▸ **What you need to do**
Down to the last line, repeat the entries exactly.

▸ **Data for processing**
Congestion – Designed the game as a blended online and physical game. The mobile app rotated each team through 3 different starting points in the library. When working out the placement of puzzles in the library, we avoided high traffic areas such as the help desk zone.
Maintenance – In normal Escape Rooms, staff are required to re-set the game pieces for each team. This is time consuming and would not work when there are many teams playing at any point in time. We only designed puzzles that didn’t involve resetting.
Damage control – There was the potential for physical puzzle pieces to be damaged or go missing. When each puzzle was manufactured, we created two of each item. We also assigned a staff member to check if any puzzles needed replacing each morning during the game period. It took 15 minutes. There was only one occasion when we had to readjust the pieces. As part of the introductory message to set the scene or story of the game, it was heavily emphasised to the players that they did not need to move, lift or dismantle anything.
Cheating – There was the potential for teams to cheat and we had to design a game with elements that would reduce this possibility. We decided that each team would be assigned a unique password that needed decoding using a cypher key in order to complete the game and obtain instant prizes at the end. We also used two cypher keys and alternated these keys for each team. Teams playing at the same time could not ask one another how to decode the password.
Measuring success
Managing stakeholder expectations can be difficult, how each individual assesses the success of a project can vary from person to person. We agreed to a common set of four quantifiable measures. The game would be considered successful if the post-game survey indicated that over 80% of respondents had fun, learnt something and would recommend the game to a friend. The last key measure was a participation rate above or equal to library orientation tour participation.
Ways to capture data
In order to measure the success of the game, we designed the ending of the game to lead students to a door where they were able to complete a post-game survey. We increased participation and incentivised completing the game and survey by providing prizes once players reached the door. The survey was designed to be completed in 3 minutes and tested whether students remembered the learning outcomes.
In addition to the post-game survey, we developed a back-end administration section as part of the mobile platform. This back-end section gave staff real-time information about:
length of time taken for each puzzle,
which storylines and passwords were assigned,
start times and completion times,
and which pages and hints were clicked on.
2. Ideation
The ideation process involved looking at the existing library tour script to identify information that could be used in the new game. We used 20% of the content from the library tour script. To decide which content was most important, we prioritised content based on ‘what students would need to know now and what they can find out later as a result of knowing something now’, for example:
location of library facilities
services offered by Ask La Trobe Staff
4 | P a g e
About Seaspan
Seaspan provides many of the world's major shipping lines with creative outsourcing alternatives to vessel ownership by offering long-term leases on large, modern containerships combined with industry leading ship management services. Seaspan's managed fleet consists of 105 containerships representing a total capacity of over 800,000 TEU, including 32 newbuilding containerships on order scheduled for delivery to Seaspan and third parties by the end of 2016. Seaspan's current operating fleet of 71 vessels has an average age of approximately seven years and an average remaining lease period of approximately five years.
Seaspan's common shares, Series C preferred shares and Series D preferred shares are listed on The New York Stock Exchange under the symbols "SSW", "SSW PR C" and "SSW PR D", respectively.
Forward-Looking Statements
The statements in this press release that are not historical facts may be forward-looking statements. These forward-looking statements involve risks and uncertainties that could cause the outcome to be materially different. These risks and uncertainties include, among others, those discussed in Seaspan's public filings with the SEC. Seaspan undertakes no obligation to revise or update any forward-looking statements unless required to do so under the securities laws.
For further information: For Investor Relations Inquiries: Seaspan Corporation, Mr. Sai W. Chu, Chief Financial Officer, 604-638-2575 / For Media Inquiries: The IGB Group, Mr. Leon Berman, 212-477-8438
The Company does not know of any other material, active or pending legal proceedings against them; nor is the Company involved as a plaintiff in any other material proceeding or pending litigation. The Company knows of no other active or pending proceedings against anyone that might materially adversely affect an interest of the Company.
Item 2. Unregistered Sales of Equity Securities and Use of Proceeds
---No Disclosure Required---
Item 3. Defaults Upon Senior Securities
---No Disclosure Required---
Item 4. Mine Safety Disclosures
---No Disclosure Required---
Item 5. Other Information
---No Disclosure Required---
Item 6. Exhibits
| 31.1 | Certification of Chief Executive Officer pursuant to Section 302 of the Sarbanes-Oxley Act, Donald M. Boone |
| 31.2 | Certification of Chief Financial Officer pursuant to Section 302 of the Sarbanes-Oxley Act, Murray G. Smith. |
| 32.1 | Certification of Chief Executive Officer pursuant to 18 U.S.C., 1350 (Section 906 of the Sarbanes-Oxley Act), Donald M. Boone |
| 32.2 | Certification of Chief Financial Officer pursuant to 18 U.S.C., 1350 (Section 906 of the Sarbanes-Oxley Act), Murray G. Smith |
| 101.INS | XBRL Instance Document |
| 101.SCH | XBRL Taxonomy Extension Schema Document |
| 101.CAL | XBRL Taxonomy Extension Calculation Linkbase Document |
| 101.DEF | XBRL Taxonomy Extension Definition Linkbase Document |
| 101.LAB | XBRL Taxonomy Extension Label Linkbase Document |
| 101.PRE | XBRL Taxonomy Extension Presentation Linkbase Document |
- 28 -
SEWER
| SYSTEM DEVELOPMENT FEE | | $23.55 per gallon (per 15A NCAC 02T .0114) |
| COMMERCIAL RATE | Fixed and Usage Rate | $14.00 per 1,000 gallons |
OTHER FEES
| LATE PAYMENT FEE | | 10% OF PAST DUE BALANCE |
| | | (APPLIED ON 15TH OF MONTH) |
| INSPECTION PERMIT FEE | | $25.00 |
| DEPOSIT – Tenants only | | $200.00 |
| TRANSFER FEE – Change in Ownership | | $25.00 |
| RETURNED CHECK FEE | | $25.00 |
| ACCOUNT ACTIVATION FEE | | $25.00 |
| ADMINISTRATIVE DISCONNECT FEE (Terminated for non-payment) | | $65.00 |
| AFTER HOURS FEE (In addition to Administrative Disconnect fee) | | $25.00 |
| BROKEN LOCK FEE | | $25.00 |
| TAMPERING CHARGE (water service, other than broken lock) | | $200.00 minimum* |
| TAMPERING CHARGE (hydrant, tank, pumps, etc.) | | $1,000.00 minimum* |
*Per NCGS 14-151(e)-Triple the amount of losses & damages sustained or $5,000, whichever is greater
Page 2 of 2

▸ **Your solution**
Congestion – Designed the game as a blended online and physical game. The mobile app rotated each team through 3 different starting points in the library. When working out the placement of puzzles in the library, we avoided high traffic areas such as the help desk zone.
Maintenance – In normal Escape Rooms, staff are required to re-set the game pieces for each team. This is time consuming and would not work when there are many teams playing at any point in time. We only designed puzzles that didn’t involve resetting.
Damage control – There was the potential for physical puzzle pieces to be damaged or go missing. When each puzzle was manufactured, we created two of each item. We also assigned a staff member to check if any puzzles needed replacing each morning during the game period. It took 15 minutes. There was only one occasion when we had to readjust the pieces. As part of the introductory message to set the scene or story of the game, it was heavily emphasised to the players that they did not need to move, lift or dismantle anything.
Cheating – There was the potential for teams to cheat and we had to design a game with elements that would reduce this possibility. We decided that each team would be assigned a unique password that needed decoding using a cypher key in order to complete the game and obtain instant prizes at the end. We also used two cypher keys and alternated these keys for each team. Teams playing at the same time could not ask one another how to decode the password.
Measuring success
Managing stakeholder expectations can be difficult, how each individual assesses the success of a project can vary from person to person. We agreed to a common set of four quantifiable measures. The game would be considered successful if the post-game survey indicated that over 80% of respondents had fun, learnt something and would recommend the game to a friend. The last key measure was a participation rate above or equal to library orientation tour participation.
Ways to capture data
In order to measure the success of the game, we designed the ending of the game to lead students to a door where they were able to complete a post-game survey. We increased participation and incentivised completing the game and survey by providing prizes once players reached the door. The survey was designed to be completed in 3 minutes and tested whether students remembered the learning outcomes.
In addition to the post-game survey, we developed a back-end administration section as part of the mobile platform. This back-end section gave staff real-time information about:
length of time taken for each puzzle,
which storylines and passwords were assigned,
start times and completion times,
and which pages and hints were clicked on.
2. Ideation
The ideation process involved looking at the existing library tour script to identify information that could be used in the new game. We used 20% of the content from the library tour script. To decide which content was most important, we prioritised content based on ‘what students would need to know now and what they can find out later as a result of knowing something now’, for example:
location of library facilities
services offered by Ask La Trobe Staff
4 | P a g e
About Seaspan
Seaspan provides many of the world's major shipping lines with creative outsourcing alternatives to vessel ownership by offering long-term leases on large, modern containerships combined with industry leading ship management services. Seaspan's managed fleet consists of 105 containerships representing a total capacity of over 800,000 TEU, including 32 newbuilding containerships on order scheduled for delivery to Seaspan and third parties by the end of 2016. Seaspan's current operating fleet of 71 vessels has an average age of approximately seven years and an average remaining lease period of approximately five years.
Seaspan's common shares, Series C preferred shares and Series D preferred shares are listed on The New York Stock Exchange under the symbols "SSW", "SSW PR C" and "SSW PR D", respectively.
Forward-Looking Statements
The statements in this press release that are not historical facts may be forward-looking statements. These forward-looking statements involve risks and uncertainties that could cause the outcome to be materially different. These risks and uncertainties include, among others, those discussed in Seaspan's public filings with the SEC. Seaspan undertakes no obligation to revise or update any forward-looking statements unless required to do so under the securities laws.
For further information: For Investor Relations Inquiries: Seaspan Corporation, Mr. Sai W. Chu, Chief Financial Officer, 604-638-2575 / For Media Inquiries: The IGB Group, Mr. Leon Berman, 212-477-8438
The Company does not know of any other material, active or pending legal proceedings against them; nor is the Company involved as a plaintiff in any other material proceeding or pending litigation. The Company knows of no other active or pending proceedings against anyone that might materially adversely affect an interest of the Company.
Item 2. Unregistered Sales of Equity Securities and Use of Proceeds
---No Disclosure Required---
Item 3. Defaults Upon Senior Securities
---No Disclosure Required---
Item 4. Mine Safety Disclosures
---No Disclosure Required---
Item 5. Other Information
---No Disclosure Required---
Item 6. Exhibits
| 31.1 | Certification of Chief Executive Officer pursuant to Section 302 of the Sarbanes-Oxley Act, Donald M. Boone |
| 31.2 | Certification of Chief Financial Officer pursuant to Section 302 of the Sarbanes-Oxley Act, Murray G. Smith. |
| 32.1 | Certification of Chief Executive Officer pursuant to 18 U.S.C., 1350 (Section 906 of the Sarbanes-Oxley Act), Donald M. Boone |
| 32.2 | Certification of Chief Financial Officer pursuant to 18 U.S.C., 1350 (Section 906 of the Sarbanes-Oxley Act), Murray G. Smith |
| 101.INS | XBRL Instance Document |
| 101.SCH | XBRL Taxonomy Extension Schema Document |
| 101.CAL | XBRL Taxonomy Extension Calculation Linkbase Document |
| 101.DEF | XBRL Taxonomy Extension Definition Linkbase Document |
| 101.LAB | XBRL Taxonomy Extension Label Linkbase Document |
| 101.PRE | XBRL Taxonomy Extension Presentation Linkbase Document |
- 28 -
SEWER
| SYSTEM DEVELOPMENT FEE | | $23.55 per gallon (per 15A NCAC 02T .0114) |
| COMMERCIAL RATE | Fixed and Usage Rate | $14.00 per 1,000 gallons |
OTHER FEES
| LATE PAYMENT FEE | | 10% OF PAST DUE BALANCE |
| | | (APPLIED ON 15TH OF MONTH) |
| INSPECTION PERMIT FEE | | $25.00 |
| DEPOSIT – Tenants only | | $200.00 |
| TRANSFER FEE – Change in Ownership | | $25.00 |
| RETURNED CHECK FEE | | $25.00 |
| ACCOUNT ACTIVATION FEE | | $25.00 |
| ADMINISTRATIVE DISCONNECT FEE (Terminated for non-payment) | | $65.00 |
| AFTER HOURS FEE (In addition to Administrative Disconnect fee) | | $25.00 |
| BROKEN LOCK FEE | | $25.00 |
| TAMPERING CHARGE (water service, other than broken lock) | | $200.00 minimum* |
| TAMPERING CHARGE (hydrant, tank, pumps, etc.) | | $1,000.00 minimum* |
*Per NCGS 14-151(e)-Triple the amount of losses & damages sustained or $5,000, whichever is greater
Page 2 of 2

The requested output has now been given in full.